Don't confuse them with facts
By Leonard Pitts Jr.
To listen to talk radio, to
watch TV pundits, to read a newspaper's online message board, is to realize
that increasingly, we are a people estranged from critical thinking, divorced
from logic, alienated from even objective truth.
I got an e-mail the other day that
depressed me.
It concerned a piece I recently did that
mentioned Henry Johnson, who was awarded the French Croix de Guerre in World
War I for single-handedly fighting off a company of Germans (some accounts say
there were 14, some say almost 30, the ones I find most authoritative say there
were about two dozen) who threatened to overrun his post.
Johnson managed this despite the fact that
he was only 5-foot-4 and 130 pounds, despite the fact that his gun had jammed,
despite the fact that he was wounded 21 times.
My mention of Johnson's heroics drew a
rebuke from a fellow named Ken Thompson, which I quote verbatim and in its
entirety:
"Hate to tell you that blacks were not
allowed into combat intell (sic) 1947, that fact. World War II ended in 1945.
So all that feel good, one black man killing two dozen Nazi, is just that, PC
bull."
In response, my assistant, Judi Smith, sent
Mr. Thompson proof of Johnson's heroics: a link to his page on the Web site of
Arlington National Cemetery. She thought this settled the matter.
Thompson's reply? "There is no race on
headstones and they didn't come up with the story in tell (sic) 2002."
Judi: "I guess you can choose to
believe Arlington National Cemetery or not."
Thompson: "It is what it is, you don't
believe either ... "
At this point, Judi forwarded me their
correspondence, along with a despairing note. She is probably somewhere drinking
right now.
You see, like me, she can remember a time
when facts settled arguments. This is back before everything became a partisan
shouting match, back before it was permissible to ignore or deride as
"biased" anything that didn't support your worldview.
If you and I had an argument and I produced
facts from an authoritative source to back me up, you couldn't just blow that
off. You might try to undermine my facts, might counter with facts of your own,
but you couldn't just pretend my facts had no weight or meaning.
But that's the intellectual state of the
union these days, as evidenced by all the people who still don't believe the
president was born in Hawaii or that the planet is warming. And by Mr.
Thompson, who doesn't believe Henry Johnson did what he did.

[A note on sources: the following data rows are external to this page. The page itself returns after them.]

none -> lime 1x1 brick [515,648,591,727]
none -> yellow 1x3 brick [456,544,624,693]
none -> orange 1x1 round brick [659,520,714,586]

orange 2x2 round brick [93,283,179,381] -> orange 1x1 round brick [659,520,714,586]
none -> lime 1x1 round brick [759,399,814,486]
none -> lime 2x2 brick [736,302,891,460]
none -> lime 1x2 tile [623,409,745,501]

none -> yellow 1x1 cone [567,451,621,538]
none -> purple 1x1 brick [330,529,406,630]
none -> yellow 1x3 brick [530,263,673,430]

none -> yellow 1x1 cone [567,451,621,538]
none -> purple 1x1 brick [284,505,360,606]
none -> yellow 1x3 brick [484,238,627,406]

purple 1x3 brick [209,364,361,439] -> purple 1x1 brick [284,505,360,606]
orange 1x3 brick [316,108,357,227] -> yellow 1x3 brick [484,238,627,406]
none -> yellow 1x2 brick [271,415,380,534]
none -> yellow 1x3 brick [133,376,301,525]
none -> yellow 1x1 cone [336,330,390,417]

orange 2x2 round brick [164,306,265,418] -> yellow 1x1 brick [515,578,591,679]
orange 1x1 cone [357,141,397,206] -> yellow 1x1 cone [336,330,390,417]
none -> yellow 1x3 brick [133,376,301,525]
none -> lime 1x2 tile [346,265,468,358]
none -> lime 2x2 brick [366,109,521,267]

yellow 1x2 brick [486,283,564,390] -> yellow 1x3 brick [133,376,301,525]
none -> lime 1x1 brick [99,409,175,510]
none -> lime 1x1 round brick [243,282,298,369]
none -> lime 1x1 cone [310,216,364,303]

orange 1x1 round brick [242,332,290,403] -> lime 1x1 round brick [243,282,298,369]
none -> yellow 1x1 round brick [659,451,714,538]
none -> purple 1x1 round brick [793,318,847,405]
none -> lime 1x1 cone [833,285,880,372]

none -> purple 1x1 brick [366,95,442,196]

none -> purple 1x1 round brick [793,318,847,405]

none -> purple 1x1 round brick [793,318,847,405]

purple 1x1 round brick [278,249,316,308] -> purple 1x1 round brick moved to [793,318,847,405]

I could send him more proof, I suppose.
Johnson is lauded in history books ("Before the Mayflower" by Lerone
Bennett Jr., "The Dictionary of American Negro Biography" by Rayford
Logan and Michael Winston) and in contemporaneous accounts (The Saturday
Evening Post, The New York Times). I could also point out that blacks have
fought in every war in American history, though before Harry Truman
desegregated the military in 1948, they did so in Jim Crow units. Also, there
were no Nazis in World War I.
But those are "facts," and the
whole point here is that facts no longer mean what they once did. I suppose I
could also ignore him. But you see, Ken Thompson is not just some isolated
eccentric. No, he is the Zeitgeist personified.
To listen to talk radio, to watch TV
pundits, to read a newspaper's online message board, is to realize that
increasingly, we are a people estranged from critical thinking, divorced from
logic, alienated from even objective truth. We admit no ideas that do not
confirm us, hear no voices that do not echo us, sift out all information that
does not validate what we wish to believe.
I submit that any people thus handicapped
sow the seeds of their own decline; they respond to the world as they wish it
were rather to the world as it is. That's the story of the Iraq war.
But objective reality does not change
because you refuse to accept it. The fact that you refuse to acknowledge a wall
does not change the fact that it's a wall.